As Saunders presented a private member’s motion to broaden access to pension cash for private sector workers, he detailed the poor performance of many funds that are falling woefully behind inflation. Although he had previously taken the position that allowing people to raid their pensions was setting Cayman up for serious trouble down the line, he said he had now changed his mind.
Saunders said that the value of property in the Cayman Islands is such that people would be better off making sure their home is paid for before retirement than hoping there would be enough money in their pensions when they retire. Taking the money now and paying off a mortgage or reducing payments would give them more security than the current inadequate and failing system.
“When the next generation goes to retire, what will their pension look like?” he said. “There is no greater investment that a person can make than in their own home and build up equity.”
He said Cayman’s real estate value had increased significantly over the last 10 to 15 years compared to the stock market in the United States, where pension managers are investing. Saunders said they were asking people to pay into pensions that are losing 10% or 12% while they are paying 10% interest on their mortgage.
“That makes no sense,” he said. The motion recognises the situation people are in, and by giving them access to a poorly performing pension, they can make their money work for them now when they need it to pay down their mortgages, he explained.
Premier Wayne Panton agreed with Saunders’ view that returns on pensions are currently poor, but he said they could improve. Nevertheless, he agreed that the system needs to be reformed and noted that the National Pensions Board was working on proposals to improve the system.
He explained that the members had agreed to form a select committee to enable the government to take a much closer look at the system and hear from stakeholders on both sides, paving the way not just for the changes called for in the motion but for wider reform.
After Saunders negotiated a number of amendments to his original motion, reducing some of the amounts slightly and removing a clause calling for people to be able to fund education with their pensions, the government accepted the proposal, and it passed through parliament unanimously.

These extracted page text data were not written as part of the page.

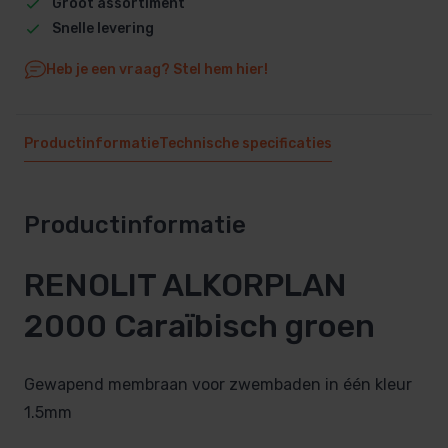
Groot assortiment
Snelle levering
Heb je een vraag? Stel hem hier!
Productinformatie
Technische specificaties
Productinformatie
RENOLIT ALKORPLAN
2000 Caraïbisch groen
Gewapend membraan voor zwembaden in één kleur
1.5mm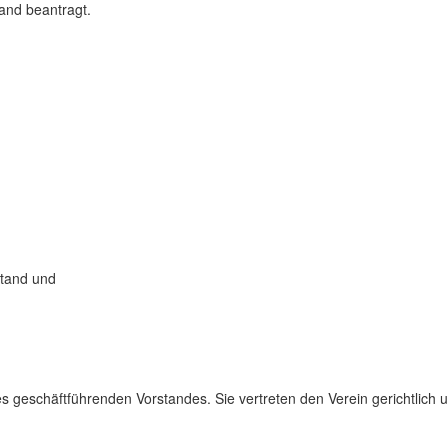
and beantragt.
stand und
s geschäftführenden Vorstandes. Sie vertreten den Verein gerichtlich 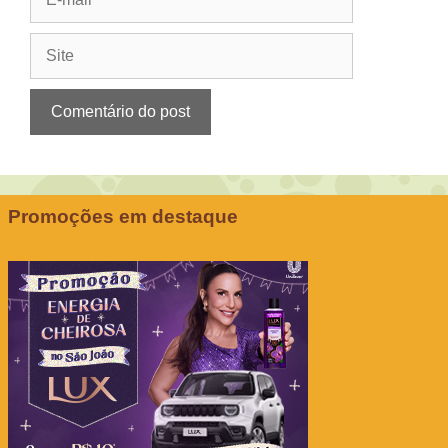
mail
Site
Promoções em destaque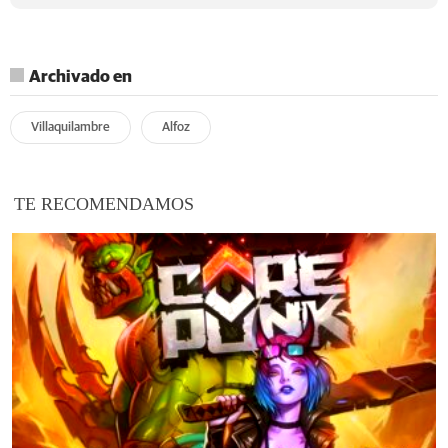
Archivado en
Villaquilambre
Alfoz
TE RECOMENDAMOS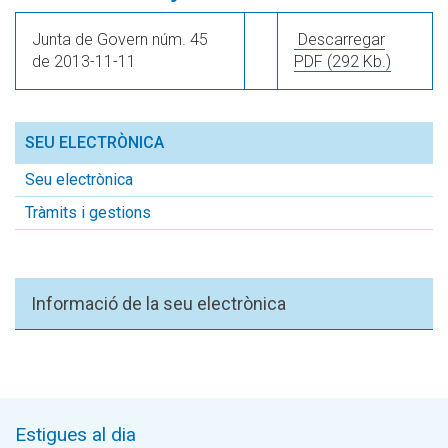
Junta de Govern núm. 45
Descarregar
de 2013-11-11
PDF
(292 Kb.)
SEU ELECTRÒNICA
Seu electrònica
Tràmits i gestions
Informació de la seu electrònica
Estigues al dia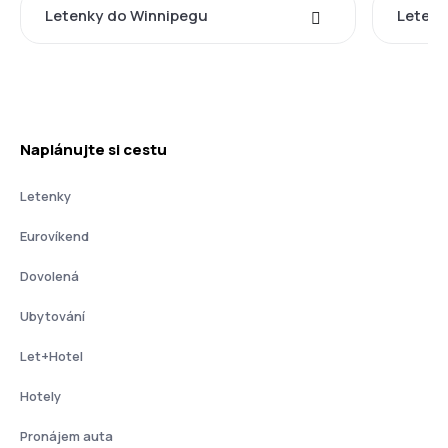
Letenky do Winnipegu
Leten
Naplánujte si cestu
Letenky
Eurovíkend
Dovolená
Ubytování
Let+Hotel
Hotely
Pronájem auta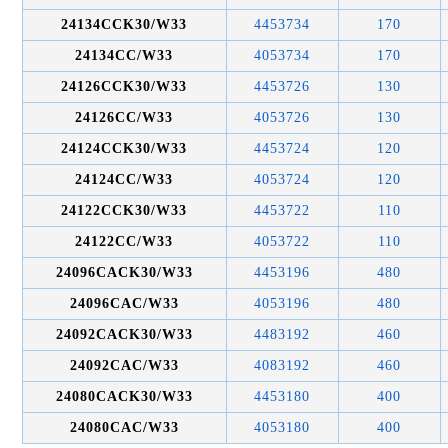
24134CCK30/W33
4453734
170
24134CC/W33
4053734
170
24126CCK30/W33
4453726
130
24126CC/W33
4053726
130
24124CCK30/W33
4453724
120
24124CC/W33
4053724
120
24122CCK30/W33
4453722
110
24122CC/W33
4053722
110
24096CACK30/W33
4453196
480
24096CAC/W33
4053196
480
24092CACK30/W33
4483192
460
24092CAC/W33
4083192
460
24080CACK30/W33
4453180
400
24080CAC/W33
4053180
400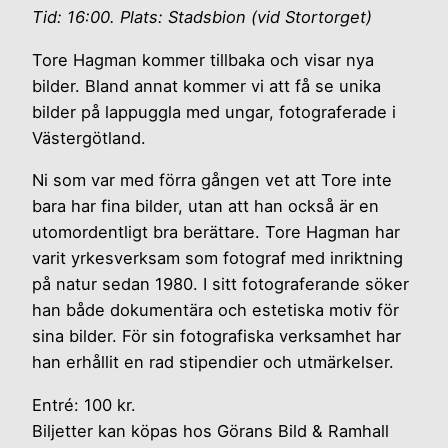
Tid: 16:00. Plats: Stadsbion (vid Stortorget)
Tore Hagman kommer tillbaka och visar nya
bilder. Bland annat kommer vi att få se unika
bilder på lappuggla med ungar, fotograferade i
Västergötland.
Ni som var med förra gången vet att Tore inte
bara har fina bilder, utan att han också är en
utomordentligt bra berättare. Tore Hagman har
varit yrkesverksam som fotograf med inriktning
på natur sedan 1980. I sitt foto­gra­ferande söker
han både dokumentära och estetiska motiv för
sina bilder. För sin fotografiska verksam­het har
han erhållit en rad stipendier och ut­mär­kelser.
Entré: 100 kr.
Biljetter kan köpas hos Görans Bild & Ramhall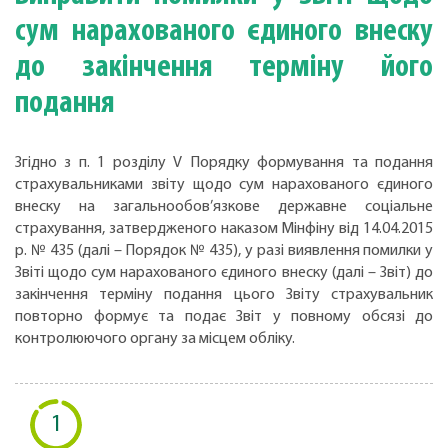
сум нарахованого єдиного внеску
до закінчення терміну його
подання
Згідно з п. 1 розділу V Порядку формування та подання
страхувальниками звіту щодо сум нарахованого єдиного
внеску на загальнообов’язкове державне соціальне
страхування, затвердженого наказом Мінфіну від 14.04.2015
р. № 435 (далі – Порядок № 435), у разі виявлення помилки у
Звіті щодо сум нарахованого єдиного внеску (далі – Звіт) до
закінчення терміну подання цього Звіту страхувальник
повторно формує та подає Звіт у повному обсязі до
контролюючого органу за місцем обліку.
1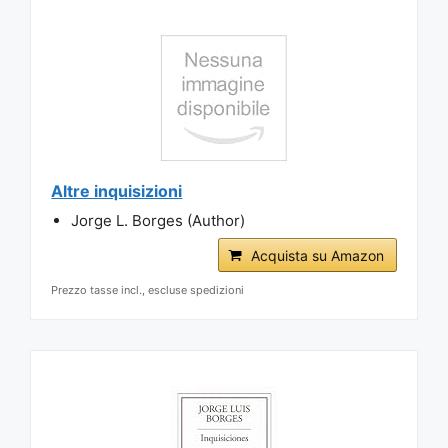
Altre inquisizioni
Jorge L. Borges (Author)
Acquista su Amazon
Prezzo tasse incl., escluse spedizioni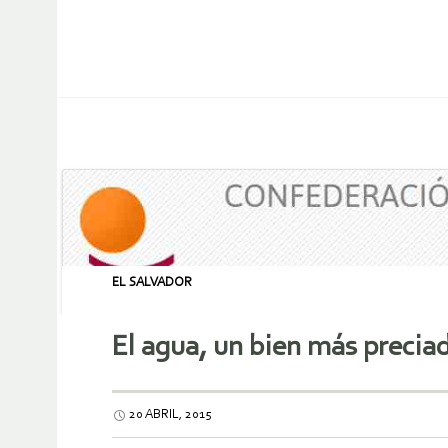
EL SALVADOR
El agua, un bien más preciad
20 ABRIL, 2015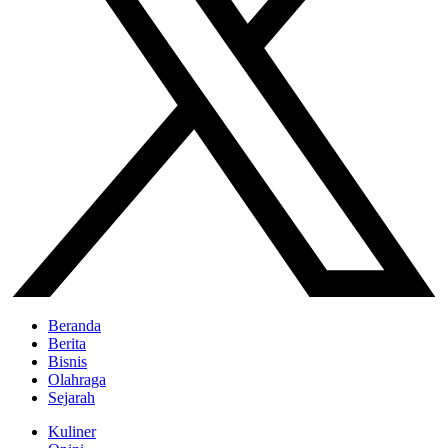
Beranda
Berita
Bisnis
Olahraga
Sejarah
Kuliner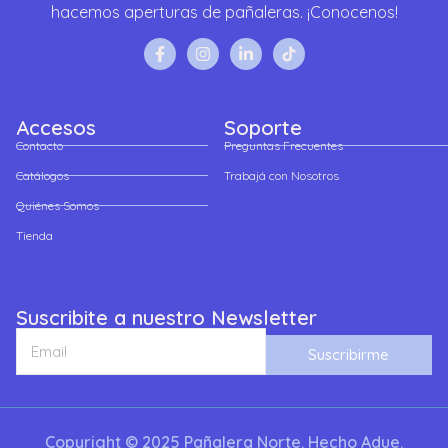
hacemos aperturas de pañaleras. ¡Conocenos!
Accesos
Soporte
Contacto
Preguntas Frecuentes
Catálogos
Trabajá con Nosotros
Quiénes Somos
Tienda
Suscribite a nuestro Newsletter
Suscribirme
Copyright © 2025 Pañalera Norte. Hecho Adue.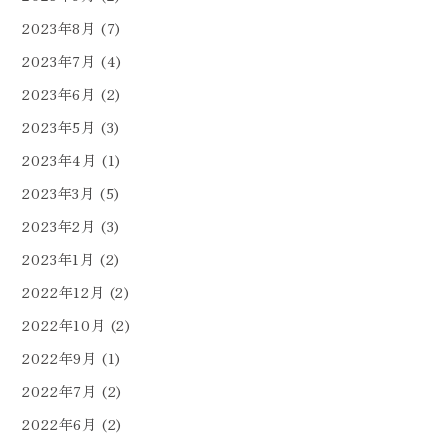
2023年8月
(7)
2023年7月
(4)
2023年6月
(2)
2023年5月
(3)
2023年4月
(1)
2023年3月
(5)
2023年2月
(3)
2023年1月
(2)
2022年12月
(2)
2022年10月
(2)
2022年9月
(1)
2022年7月
(2)
2022年6月
(2)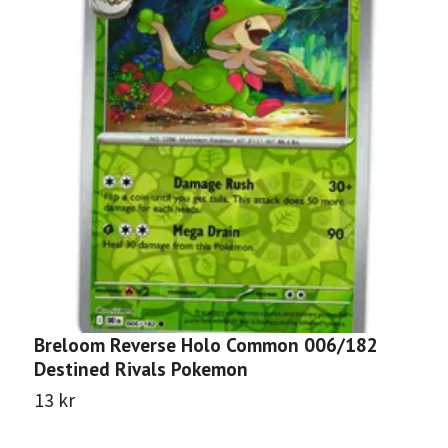
Breloom Reverse Holo Common 006/182
G
Destined Rivals Pokemon
R
13 kr
1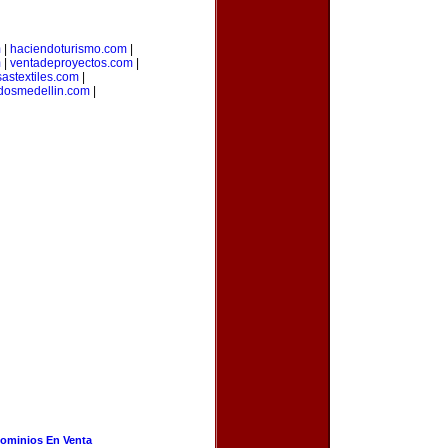
m
|
haciendoturismo.com
|
m
|
ventadeproyectos.com
|
astextiles.com
|
adosmedellin.com
|
ominios En Venta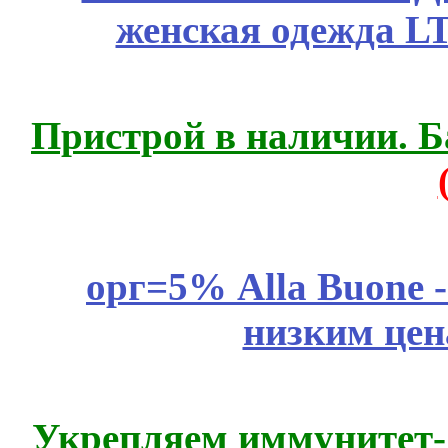
женская одежда LT
Пристрой в наличии. Б
орг=5% Alla Buone -
низким цен
Укрепляем иммунитет- 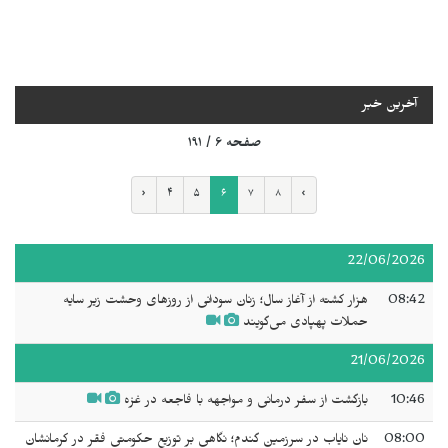
آخرین خبر
صفحه ۶ / ۱۹۱
‹
۴
۵
۶
۷
۸
›
22/06/2026
08:42
هزار کشته از آغاز سال؛ زنان سودانی از روزهای وحشت زیر سایه
حملات پهپادی می‌گویند
21/06/2026
10:46
بازگشت از سفر درمانی و مواجهه با فاجعه‌ در غزه
08:00
نان نایاب در سرزمین گندم؛ نگاهی بر توزیع حکومتی فقر در کرمانشان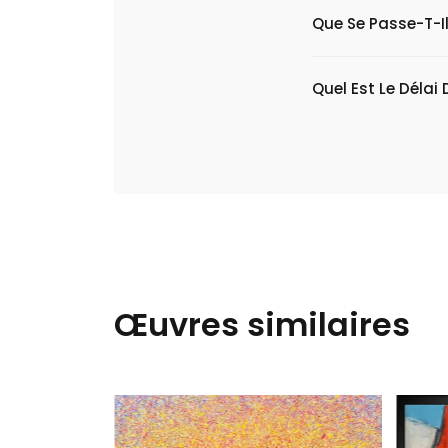
Que Se Passe-T-Il
Quel Est Le Délai 
Œuvres similaires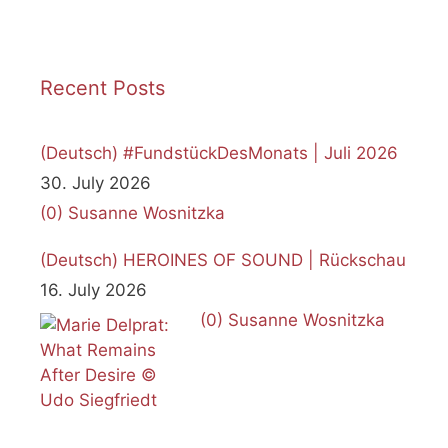
Recent Posts
(Deutsch) #FundstückDesMonats | Juli 2026
30. July 2026
(0)
Susanne Wosnitzka
(Deutsch) HEROINES OF SOUND | Rückschau
16. July 2026
(0)
Susanne Wosnitzka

If the motion becomes law, it will allow each person paying into a mandatory pension scheme to take out up to CI$50,000 to apply for a mortgage or land loan or up to CI$100,000 to pay off a mortgage in full. Couples can apply their individual withdrawals to the same property, which means that they could pay off mortgages up to $200,000 or take up to CI$100,000 for a deposit.
Posting on his social media platforms following the debate, Saunders said the goal now was to get the changes to the National Pensions Act drafted as quickly as possible.
“I recognize that this is not the ultimate solution but it’s a step in the right direction,” he said. “Doing nothing wasn’t an option. Parliament will be establishing a select committee to review the impact of the above as well as make recommendations to ensure the adequacy and viability of the pension funds registered in the Cayman Islands.”
But all of that may still take some time. The current rules around withdrawing from a pension remain in place, and only Caymanian first-time buyers can take $35,000 from their pension to buy a home or land. They can also withdraw the same amount if it’s enough to pay off a mortgage in full, but there is currently no provision to take money to pay down a home loan in part.
Saxon, the agents for Silver Thatch Pensions, sent out an email to its members Monday, pointing out that the proposal to amend section 52(a) of the National Pensions Act is not yet law.
“The approval of the motion is just the initial step in a comprehensive process that includes drafting a bill, Cabinet approval, governor’s approval, publication in the official Gazette, and the issuance of a commencement order,” Silver Thatch officials said. “Until all these steps are completed, the current law and requirements for property withdrawal remain in effect.”
As he wrapped up his debate, Saunders said that politicians had an obligation to put the right systems in place to enable the people of the country to do well.